## Material provided
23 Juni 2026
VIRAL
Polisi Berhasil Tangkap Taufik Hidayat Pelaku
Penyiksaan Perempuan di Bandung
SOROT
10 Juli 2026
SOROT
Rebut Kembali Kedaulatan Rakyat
* * *
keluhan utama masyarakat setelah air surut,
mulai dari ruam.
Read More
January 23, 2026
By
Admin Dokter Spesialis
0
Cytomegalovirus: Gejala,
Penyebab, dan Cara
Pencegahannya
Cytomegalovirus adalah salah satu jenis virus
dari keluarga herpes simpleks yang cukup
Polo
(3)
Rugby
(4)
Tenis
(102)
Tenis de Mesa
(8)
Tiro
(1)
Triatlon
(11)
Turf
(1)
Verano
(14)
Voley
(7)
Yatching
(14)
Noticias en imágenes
==
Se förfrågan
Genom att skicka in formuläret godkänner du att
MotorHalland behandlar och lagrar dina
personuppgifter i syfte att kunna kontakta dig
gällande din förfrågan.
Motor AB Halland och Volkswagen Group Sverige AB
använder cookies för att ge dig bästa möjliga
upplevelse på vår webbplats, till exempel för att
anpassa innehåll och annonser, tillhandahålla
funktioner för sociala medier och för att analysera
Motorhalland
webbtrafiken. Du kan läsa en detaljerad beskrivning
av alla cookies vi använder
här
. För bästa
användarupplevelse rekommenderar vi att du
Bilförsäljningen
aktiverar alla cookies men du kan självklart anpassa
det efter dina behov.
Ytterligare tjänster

## Your assignment
From the listing above, output exactly the run of lines that starts with the line containing "Admin Dokter Spesialis" and ends with the line containing "Noticias en imágenes".

## Answer to the exercise
Admin Dokter Spesialis
0
Cytomegalovirus: Gejala,
Penyebab, dan Cara
Pencegahannya
Cytomegalovirus adalah salah satu jenis virus
dari keluarga herpes simpleks yang cukup
Polo
(3)
Rugby
(4)
Tenis
(102)
Tenis de Mesa
(8)
Tiro
(1)
Triatlon
(11)
Turf
(1)
Verano
(14)
Voley
(7)
Yatching
(14)
Noticias en imágenes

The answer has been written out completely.